● **Description of the task**: Working from the entries below, tally each line that holds "Downey". Give the tally and nothing else.
☆ ☆ ☆
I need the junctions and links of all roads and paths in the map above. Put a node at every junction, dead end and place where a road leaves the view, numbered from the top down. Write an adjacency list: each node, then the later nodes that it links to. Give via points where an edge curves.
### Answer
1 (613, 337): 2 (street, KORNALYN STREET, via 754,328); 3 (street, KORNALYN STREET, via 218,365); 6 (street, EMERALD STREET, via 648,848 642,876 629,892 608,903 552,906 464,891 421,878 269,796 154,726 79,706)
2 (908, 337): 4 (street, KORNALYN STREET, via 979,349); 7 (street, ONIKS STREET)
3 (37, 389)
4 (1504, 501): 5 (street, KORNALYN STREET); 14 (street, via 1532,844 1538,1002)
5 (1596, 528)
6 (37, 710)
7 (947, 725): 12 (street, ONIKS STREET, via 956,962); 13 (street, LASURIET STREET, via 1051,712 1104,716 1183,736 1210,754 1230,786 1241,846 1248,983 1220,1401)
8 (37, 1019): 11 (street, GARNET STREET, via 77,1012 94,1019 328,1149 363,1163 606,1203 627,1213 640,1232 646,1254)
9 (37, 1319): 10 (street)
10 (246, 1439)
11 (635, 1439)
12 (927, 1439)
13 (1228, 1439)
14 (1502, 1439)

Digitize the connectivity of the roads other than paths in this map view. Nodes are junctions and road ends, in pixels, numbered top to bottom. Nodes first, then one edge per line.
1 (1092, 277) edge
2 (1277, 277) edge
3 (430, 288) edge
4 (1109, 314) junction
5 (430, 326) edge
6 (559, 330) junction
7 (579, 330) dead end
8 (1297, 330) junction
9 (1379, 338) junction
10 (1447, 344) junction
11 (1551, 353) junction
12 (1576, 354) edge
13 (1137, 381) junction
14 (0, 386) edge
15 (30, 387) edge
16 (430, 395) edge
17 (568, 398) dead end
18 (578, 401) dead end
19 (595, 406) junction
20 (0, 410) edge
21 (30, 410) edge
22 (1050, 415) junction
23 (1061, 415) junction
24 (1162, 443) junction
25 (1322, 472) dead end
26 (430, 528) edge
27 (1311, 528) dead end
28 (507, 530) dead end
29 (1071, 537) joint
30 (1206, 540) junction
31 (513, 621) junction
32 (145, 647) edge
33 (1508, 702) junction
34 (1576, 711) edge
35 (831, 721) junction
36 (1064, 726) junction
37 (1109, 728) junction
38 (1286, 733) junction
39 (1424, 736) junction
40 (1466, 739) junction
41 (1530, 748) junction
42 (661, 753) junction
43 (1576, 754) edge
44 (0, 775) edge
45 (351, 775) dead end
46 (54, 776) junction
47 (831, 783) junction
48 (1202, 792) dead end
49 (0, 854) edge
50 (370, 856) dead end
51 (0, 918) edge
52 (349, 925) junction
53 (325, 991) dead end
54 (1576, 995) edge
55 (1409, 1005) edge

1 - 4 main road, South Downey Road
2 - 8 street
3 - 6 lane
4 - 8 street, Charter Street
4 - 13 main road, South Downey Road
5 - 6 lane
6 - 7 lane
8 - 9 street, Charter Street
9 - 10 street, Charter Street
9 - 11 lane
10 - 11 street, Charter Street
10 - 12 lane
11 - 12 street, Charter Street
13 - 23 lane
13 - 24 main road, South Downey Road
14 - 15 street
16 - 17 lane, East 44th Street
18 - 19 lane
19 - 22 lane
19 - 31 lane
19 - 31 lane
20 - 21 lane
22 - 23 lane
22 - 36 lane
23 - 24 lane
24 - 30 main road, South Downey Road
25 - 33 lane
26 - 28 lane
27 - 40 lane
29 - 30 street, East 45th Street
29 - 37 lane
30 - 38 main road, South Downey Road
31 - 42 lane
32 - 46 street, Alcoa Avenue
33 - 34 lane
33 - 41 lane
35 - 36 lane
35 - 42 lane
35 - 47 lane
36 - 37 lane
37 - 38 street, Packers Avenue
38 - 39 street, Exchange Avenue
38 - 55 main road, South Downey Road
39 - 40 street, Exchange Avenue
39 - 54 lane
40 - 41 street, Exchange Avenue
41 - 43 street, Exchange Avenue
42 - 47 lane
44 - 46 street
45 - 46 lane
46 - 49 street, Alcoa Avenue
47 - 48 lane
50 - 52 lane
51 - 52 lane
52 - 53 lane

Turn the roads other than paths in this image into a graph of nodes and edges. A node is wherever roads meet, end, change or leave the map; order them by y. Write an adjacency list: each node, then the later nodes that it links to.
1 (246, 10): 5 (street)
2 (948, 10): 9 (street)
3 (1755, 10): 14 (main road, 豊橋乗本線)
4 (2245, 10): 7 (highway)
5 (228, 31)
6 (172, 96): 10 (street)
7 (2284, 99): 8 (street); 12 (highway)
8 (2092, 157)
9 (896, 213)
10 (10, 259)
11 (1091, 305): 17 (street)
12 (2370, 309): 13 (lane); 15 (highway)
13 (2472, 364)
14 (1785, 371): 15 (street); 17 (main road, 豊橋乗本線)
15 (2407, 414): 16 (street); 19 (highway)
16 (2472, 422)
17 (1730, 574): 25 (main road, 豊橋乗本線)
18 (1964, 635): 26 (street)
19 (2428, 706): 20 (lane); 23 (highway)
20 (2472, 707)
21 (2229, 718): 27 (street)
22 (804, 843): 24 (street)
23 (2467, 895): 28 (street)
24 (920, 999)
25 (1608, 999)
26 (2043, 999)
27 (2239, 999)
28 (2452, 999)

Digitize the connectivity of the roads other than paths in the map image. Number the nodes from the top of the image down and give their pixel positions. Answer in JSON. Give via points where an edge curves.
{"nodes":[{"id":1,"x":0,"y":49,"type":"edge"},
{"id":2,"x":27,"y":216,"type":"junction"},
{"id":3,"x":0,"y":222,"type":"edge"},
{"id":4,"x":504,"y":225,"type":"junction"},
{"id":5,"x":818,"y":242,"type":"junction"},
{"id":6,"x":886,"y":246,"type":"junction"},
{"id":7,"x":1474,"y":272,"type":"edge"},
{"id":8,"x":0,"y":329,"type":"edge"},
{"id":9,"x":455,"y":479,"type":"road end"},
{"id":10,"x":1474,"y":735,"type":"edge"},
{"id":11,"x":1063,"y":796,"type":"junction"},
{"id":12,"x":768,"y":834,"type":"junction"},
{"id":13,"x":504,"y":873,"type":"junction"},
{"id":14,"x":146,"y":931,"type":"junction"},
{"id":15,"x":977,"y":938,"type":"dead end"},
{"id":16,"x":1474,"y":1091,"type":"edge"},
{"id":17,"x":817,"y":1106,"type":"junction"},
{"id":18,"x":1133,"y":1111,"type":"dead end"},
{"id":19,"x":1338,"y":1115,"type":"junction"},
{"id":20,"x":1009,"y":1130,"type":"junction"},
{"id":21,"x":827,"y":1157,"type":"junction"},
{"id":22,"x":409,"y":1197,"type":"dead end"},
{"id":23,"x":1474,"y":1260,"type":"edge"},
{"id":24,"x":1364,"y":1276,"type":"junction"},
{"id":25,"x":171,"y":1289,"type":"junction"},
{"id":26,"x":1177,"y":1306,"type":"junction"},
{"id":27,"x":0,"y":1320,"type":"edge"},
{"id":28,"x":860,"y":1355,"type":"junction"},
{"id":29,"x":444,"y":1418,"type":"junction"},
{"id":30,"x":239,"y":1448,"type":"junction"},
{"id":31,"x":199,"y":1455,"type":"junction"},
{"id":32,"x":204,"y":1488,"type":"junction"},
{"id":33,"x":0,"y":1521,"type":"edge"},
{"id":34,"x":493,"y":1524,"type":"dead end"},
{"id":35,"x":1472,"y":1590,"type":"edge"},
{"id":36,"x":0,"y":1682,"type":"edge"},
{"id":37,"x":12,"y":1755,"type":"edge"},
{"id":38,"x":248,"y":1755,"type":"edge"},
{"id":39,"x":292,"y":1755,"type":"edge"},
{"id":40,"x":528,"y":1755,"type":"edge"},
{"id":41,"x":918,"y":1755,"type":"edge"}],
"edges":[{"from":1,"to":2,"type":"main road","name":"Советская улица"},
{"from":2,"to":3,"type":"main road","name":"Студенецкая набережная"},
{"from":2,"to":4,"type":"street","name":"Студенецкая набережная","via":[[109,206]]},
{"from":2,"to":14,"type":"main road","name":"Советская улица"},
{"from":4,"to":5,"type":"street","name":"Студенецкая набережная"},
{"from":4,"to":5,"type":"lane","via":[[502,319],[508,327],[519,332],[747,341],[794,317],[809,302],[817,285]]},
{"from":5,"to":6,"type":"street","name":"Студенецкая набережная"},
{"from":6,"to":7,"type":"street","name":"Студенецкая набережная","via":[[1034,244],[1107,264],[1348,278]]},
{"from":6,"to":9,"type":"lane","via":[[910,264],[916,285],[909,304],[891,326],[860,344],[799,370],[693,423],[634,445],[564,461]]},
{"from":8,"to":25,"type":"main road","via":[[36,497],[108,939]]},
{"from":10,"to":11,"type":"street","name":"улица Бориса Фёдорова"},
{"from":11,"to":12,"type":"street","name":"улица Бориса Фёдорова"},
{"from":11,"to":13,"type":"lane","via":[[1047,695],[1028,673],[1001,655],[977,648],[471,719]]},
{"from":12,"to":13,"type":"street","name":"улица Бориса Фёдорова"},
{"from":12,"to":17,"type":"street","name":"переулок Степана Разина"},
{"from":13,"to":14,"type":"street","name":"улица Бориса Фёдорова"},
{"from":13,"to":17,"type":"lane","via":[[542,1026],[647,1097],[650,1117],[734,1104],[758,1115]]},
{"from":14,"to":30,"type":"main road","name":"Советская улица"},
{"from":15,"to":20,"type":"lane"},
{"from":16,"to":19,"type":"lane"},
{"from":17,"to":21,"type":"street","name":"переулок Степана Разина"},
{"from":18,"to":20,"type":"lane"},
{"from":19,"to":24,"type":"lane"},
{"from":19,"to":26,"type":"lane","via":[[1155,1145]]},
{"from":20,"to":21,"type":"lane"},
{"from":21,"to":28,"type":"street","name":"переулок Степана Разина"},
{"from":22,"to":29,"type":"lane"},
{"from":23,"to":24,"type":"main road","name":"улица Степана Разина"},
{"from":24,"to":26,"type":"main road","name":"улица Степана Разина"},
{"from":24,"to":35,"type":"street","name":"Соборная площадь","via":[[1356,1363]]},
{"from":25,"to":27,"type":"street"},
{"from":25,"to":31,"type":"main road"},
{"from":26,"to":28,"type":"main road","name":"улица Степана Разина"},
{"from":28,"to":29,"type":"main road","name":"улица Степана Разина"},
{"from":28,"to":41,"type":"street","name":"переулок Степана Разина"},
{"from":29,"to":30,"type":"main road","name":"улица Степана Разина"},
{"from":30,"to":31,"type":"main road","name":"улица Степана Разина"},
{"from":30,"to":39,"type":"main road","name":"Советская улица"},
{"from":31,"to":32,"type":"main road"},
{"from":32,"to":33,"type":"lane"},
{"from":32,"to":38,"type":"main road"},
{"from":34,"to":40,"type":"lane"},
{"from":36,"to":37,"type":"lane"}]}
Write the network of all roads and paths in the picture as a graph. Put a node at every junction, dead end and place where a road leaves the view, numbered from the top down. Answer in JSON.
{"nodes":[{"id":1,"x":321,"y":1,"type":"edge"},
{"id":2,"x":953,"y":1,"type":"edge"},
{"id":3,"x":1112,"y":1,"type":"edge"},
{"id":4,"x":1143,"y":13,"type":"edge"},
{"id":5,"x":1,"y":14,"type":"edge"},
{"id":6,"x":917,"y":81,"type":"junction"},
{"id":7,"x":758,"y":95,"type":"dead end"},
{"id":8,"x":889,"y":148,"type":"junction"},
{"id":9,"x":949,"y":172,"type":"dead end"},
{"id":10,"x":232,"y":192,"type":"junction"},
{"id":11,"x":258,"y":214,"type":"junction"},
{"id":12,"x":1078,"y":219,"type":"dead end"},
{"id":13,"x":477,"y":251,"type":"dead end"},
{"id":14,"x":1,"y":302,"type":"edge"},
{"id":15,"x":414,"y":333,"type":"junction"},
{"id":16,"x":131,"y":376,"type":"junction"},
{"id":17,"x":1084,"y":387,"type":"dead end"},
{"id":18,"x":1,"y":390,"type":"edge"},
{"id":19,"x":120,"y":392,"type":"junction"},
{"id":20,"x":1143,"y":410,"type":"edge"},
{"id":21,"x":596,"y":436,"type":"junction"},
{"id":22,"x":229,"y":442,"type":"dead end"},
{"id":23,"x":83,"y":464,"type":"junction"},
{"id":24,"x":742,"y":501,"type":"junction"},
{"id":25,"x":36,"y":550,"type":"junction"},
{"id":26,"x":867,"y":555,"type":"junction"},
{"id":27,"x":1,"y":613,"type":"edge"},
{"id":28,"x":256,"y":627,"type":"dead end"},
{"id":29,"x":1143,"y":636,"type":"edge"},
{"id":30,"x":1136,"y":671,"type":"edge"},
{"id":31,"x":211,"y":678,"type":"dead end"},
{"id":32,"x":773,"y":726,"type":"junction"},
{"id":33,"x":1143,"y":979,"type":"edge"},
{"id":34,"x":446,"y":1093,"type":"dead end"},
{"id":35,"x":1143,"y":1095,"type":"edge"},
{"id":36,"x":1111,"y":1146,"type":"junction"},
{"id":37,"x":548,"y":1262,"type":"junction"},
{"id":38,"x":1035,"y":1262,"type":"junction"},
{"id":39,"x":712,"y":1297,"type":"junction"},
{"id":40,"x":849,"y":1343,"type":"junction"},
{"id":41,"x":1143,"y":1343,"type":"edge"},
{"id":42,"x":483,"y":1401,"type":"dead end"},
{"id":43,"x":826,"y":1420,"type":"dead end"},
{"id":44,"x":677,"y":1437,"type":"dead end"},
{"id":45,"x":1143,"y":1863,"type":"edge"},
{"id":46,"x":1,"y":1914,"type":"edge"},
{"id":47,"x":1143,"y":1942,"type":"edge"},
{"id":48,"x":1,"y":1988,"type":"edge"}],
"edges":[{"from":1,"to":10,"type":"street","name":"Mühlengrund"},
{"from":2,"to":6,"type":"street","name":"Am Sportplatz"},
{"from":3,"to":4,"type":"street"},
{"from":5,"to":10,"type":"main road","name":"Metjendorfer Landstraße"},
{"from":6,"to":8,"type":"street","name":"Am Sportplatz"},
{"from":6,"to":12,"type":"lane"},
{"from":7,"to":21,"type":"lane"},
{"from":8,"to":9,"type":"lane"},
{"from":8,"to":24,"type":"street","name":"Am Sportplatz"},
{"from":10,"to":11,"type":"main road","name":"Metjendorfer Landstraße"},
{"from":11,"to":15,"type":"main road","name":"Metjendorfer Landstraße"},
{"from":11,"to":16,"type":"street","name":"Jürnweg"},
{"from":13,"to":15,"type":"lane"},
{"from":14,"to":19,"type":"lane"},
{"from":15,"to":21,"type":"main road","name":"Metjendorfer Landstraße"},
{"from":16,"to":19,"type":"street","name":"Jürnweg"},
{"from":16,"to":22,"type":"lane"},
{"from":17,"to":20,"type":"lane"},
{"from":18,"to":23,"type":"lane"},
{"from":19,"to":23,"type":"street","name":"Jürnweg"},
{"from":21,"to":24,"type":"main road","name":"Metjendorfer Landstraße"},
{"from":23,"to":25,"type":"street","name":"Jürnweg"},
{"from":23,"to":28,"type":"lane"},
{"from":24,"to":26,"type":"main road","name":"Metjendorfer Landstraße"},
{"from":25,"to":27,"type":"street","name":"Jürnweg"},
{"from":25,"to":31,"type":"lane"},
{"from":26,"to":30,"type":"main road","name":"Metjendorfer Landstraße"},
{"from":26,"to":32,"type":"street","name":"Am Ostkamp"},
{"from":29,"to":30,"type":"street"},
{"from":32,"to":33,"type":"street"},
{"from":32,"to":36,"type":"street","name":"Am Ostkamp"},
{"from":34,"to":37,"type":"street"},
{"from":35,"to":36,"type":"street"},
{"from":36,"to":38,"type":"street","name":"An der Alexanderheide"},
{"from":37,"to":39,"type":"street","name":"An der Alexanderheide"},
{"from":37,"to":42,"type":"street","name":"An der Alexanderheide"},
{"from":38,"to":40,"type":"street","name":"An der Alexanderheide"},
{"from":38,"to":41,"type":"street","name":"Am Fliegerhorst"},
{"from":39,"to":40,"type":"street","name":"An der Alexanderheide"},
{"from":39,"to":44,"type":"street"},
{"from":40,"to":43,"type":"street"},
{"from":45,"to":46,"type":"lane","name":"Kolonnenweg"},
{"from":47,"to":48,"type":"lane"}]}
☆ ☆ ☆
● **Written answer**: 6